If there is something personal that I want to express then I take notes, draw but mostly write on my drawings. That way I can express the feeling I am having, particularly for the porcelain body casts or the sculptures.

If I am working intuitively in an abstract way, such as on the highly textural wall panels, then I prepare the ribbon-like strings of clay or the scale-like pieces by hand a day or two before and keep them moist so that I can work quickly on the form.

How do you see your materials? Are these all things that you imagine before starting each piece or do they develop during the process?

I like working intuitively, without sketching or preparing too much beforehand. I wouldn’t say I like too much control and want to allow the fire and nature of the material create on the forms. Of course there is a thought process and imagining the outcome I would like to have. Yet it is mostly allowing the “flow” and the material to guide me. It is a two-way conversation, I am taking great effort to hear the other side.

Please tell us about your work and what drew you to creating works using hand formed porcelain?
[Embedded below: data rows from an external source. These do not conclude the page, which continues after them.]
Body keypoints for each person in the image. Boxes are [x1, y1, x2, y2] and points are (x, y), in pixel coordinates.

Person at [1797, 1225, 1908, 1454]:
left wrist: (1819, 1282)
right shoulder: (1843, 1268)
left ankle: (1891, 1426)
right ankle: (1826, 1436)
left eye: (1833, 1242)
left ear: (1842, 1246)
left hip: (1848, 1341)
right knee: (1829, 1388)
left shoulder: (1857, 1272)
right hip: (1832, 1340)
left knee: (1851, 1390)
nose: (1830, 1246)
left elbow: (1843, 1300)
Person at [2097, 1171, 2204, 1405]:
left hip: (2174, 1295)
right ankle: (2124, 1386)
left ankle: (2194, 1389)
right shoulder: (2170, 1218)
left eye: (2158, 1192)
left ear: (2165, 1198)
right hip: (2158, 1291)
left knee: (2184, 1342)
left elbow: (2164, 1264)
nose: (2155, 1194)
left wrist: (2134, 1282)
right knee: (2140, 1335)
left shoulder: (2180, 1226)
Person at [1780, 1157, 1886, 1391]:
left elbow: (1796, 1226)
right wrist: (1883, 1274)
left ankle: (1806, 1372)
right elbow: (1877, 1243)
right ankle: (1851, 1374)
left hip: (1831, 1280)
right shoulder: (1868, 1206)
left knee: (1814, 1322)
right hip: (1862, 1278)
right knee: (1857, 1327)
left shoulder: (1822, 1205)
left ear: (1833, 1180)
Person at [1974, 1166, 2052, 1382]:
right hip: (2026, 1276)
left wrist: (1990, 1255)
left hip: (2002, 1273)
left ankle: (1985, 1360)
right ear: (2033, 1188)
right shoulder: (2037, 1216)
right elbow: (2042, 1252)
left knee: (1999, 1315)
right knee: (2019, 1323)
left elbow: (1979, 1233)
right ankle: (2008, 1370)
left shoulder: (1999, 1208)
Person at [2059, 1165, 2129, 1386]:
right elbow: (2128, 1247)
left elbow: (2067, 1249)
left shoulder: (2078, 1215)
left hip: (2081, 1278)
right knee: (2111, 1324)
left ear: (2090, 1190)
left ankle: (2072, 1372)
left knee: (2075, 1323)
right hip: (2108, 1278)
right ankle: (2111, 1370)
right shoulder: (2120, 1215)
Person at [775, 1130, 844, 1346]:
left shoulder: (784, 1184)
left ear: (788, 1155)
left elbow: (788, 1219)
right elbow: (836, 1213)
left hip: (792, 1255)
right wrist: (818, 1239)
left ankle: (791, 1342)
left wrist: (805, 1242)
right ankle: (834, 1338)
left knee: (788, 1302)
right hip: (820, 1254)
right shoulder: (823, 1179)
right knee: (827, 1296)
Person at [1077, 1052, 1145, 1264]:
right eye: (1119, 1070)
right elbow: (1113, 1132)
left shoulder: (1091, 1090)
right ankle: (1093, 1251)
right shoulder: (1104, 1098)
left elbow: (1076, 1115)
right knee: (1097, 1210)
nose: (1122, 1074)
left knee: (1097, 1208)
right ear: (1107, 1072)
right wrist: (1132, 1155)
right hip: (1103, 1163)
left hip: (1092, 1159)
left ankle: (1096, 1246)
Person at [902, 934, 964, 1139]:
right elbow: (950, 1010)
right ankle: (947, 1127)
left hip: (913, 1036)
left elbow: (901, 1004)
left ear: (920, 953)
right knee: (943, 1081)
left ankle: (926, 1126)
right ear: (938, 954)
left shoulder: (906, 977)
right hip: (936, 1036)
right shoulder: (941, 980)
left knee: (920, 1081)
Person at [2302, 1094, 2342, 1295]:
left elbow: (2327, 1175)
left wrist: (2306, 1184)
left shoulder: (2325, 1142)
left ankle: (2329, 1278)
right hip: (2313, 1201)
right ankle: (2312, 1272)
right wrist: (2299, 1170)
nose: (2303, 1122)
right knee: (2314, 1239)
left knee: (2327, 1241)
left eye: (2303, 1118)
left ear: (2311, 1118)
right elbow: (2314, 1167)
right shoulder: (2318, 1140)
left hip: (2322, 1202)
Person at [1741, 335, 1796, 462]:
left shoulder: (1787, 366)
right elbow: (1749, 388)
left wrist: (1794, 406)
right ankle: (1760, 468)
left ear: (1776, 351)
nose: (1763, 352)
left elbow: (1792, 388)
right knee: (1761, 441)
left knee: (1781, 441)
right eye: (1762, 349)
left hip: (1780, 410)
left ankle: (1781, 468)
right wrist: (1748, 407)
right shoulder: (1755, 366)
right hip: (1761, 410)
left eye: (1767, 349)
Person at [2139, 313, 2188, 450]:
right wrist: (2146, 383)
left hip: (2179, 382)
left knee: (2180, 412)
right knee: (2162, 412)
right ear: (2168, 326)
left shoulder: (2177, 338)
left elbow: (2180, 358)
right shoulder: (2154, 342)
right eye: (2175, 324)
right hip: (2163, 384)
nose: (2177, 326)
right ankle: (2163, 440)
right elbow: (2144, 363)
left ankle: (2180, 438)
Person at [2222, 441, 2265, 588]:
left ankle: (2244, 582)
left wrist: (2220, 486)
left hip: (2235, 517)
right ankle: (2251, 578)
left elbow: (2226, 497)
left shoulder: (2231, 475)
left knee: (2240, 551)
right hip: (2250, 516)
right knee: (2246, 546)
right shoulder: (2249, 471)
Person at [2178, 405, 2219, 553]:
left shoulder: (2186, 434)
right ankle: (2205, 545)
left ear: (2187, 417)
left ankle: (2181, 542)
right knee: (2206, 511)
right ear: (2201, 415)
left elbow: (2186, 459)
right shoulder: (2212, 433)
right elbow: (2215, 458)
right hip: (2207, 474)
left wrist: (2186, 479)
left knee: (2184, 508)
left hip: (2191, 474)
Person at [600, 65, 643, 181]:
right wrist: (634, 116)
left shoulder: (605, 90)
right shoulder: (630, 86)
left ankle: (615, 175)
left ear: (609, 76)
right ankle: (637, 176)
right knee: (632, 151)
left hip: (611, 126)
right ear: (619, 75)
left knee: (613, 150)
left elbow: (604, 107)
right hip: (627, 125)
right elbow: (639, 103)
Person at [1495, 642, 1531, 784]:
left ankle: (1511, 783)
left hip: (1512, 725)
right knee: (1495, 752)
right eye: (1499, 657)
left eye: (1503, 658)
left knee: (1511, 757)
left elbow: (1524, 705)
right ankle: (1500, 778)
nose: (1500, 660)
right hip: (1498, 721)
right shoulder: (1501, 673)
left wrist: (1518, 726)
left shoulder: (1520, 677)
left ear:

I come from a fine art background working in oils. When I think back, I see that there was a need to capture three-dimensional form with more tactile surfaces which pushed me to work with different materials over the years.  As my materials changed from paint to paper to yarn and fabric later on, and then to much harder materials like marble and mosaic, my work became more textured and moving among dimensions has become a natural progress in my development.

Porcelain by its nature is not an easy material to hand form, yet its unique tactile qualities are somehow addictive to touch. Among various clays that I worked with, porcelain became the one that I liked working with the most, due to its unique yet contrasting qualities such as being silky soft and delicate yet strong and robust.

“Large Colour Abstract 5

Tell us more about the development of ‘Large Colour Abstract 5’, the processes and techniques you have used?

I enjoy working with different techniques and processes that help me to actualize my ideas. Creating surfaces that entice the touch, present layers are something I have always been interested in my work.

The piece is part of a series of six wall panels. They develop from a need to work intuitively.  One day I started shaping small porcelain pieces in my hand before embedding them onto a porcelain surface. The experimenting with “scale like” pieces that have different qualities such as size, texture, colour, led me to carry on working in this fashion.

“If We Only Know” (sold)

What do your wall body sculptures mean to you, or what do you hope a viewer takes away from your work?

We, as human beings are very complex creatures. About 30 years ago, my questioning about life and what it is that I am looking for took me to a personal search within me. I started to feel a deeper understanding of myself; I started to observe the difference and somewhat contrasting qualities of what is within and outside of me. As a being our experiences are vast and varied immensely. Yet even though I feel my feelings are mine and personal, they are also universal.

I hope my work reflects on or reminds us of something that we already know.